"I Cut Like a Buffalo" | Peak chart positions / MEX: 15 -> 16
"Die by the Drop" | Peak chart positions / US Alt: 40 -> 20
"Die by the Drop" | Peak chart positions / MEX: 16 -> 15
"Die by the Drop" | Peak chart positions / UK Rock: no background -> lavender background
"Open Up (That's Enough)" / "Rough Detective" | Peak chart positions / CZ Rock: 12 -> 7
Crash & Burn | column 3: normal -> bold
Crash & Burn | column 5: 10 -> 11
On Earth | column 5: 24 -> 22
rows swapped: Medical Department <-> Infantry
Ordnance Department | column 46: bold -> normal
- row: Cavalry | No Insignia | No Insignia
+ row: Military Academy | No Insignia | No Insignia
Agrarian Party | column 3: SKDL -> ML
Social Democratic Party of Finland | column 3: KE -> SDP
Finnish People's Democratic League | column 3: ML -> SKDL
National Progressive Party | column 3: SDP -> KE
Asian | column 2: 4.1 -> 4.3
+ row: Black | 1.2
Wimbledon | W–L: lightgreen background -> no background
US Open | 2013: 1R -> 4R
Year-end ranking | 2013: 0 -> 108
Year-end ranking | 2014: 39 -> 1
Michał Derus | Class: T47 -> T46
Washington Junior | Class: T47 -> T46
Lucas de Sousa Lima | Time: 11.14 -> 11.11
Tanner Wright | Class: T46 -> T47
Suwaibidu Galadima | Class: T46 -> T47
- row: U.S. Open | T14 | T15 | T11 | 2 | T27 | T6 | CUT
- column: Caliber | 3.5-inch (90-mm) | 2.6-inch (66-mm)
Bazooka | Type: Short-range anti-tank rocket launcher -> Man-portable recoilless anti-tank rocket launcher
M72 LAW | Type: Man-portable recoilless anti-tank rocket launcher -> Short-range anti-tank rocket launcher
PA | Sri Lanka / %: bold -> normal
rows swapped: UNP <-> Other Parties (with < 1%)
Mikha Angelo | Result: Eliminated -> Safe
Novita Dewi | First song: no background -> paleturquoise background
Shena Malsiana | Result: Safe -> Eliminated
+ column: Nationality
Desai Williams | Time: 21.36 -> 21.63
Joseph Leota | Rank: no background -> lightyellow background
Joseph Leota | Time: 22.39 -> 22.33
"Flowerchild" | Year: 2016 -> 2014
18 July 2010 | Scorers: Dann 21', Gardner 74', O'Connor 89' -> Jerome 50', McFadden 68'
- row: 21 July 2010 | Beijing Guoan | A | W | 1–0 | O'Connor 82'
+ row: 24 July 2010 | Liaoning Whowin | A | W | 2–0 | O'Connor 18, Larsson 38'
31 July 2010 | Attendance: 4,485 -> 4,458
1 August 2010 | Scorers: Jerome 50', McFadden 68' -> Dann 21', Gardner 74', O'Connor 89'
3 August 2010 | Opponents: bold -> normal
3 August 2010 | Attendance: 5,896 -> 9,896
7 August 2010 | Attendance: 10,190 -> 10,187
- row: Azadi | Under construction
....
» **WHAT IS NEEDED**
Reproduce every line of the records above, swapping each "background" for "shading" and leaving everything else untouched.

» **PROBLEM SOLUTION**
"I Cut Like a Buffalo" | Peak chart positions / MEX: 15 -> 16
"Die by the Drop" | Peak chart positions / US Alt: 40 -> 20
"Die by the Drop" | Peak chart positions / MEX: 16 -> 15
"Die by the Drop" | Peak chart positions / UK Rock: no shading -> lavender shading
"Open Up (That's Enough)" / "Rough Detective" | Peak chart positions / CZ Rock: 12 -> 7
Crash & Burn | column 3: normal -> bold
Crash & Burn | column 5: 10 -> 11
On Earth | column 5: 24 -> 22
rows swapped: Medical Department <-> Infantry
Ordnance Department | column 46: bold -> normal
- row: Cavalry | No Insignia | No Insignia
+ row: Military Academy | No Insignia | No Insignia
Agrarian Party | column 3: SKDL -> ML
Social Democratic Party of Finland | column 3: KE -> SDP
Finnish People's Democratic League | column 3: ML -> SKDL
National Progressive Party | column 3: SDP -> KE
Asian | column 2: 4.1 -> 4.3
+ row: Black | 1.2
Wimbledon | W–L: lightgreen shading -> no shading
US Open | 2013: 1R -> 4R
Year-end ranking | 2013: 0 -> 108
Year-end ranking | 2014: 39 -> 1
Michał Derus | Class: T47 -> T46
Washington Junior | Class: T47 -> T46
Lucas de Sousa Lima | Time: 11.14 -> 11.11
Tanner Wright | Class: T46 -> T47
Suwaibidu Galadima | Class: T46 -> T47
- row: U.S. Open | T14 | T15 | T11 | 2 | T27 | T6 | CUT
- column: Caliber | 3.5-inch (90-mm) | 2.6-inch (66-mm)
Bazooka | Type: Short-range anti-tank rocket launcher -> Man-portable recoilless anti-tank rocket launcher
M72 LAW | Type: Man-portable recoilless anti-tank rocket launcher -> Short-range anti-tank rocket launcher
PA | Sri Lanka / %: bold -> normal
rows swapped: UNP <-> Other Parties (with < 1%)
Mikha Angelo | Result: Eliminated -> Safe
Novita Dewi | First song: no shading -> paleturquoise shading
Shena Malsiana | Result: Safe -> Eliminated
+ column: Nationality
Desai Williams | Time: 21.36 -> 21.63
Joseph Leota | Rank: no shading -> lightyellow shading
Joseph Leota | Time: 22.39 -> 22.33
"Flowerchild" | Year: 2016 -> 2014
18 July 2010 | Scorers: Dann 21', Gardner 74', O'Connor 89' -> Jerome 50', McFadden 68'
- row: 21 July 2010 | Beijing Guoan | A | W | 1–0 | O'Connor 82'
+ row: 24 July 2010 | Liaoning Whowin | A | W | 2–0 | O'Connor 18, Larsson 38'
31 July 2010 | Attendance: 4,485 -> 4,458
1 August 2010 | Scorers: Jerome 50', McFadden 68' -> Dann 21', Gardner 74', O'Connor 89'
3 August 2010 | Opponents: bold -> normal
3 August 2010 | Attendance: 5,896 -> 9,896
7 August 2010 | Attendance: 10,190 -> 10,187
- row: Azadi | Under construction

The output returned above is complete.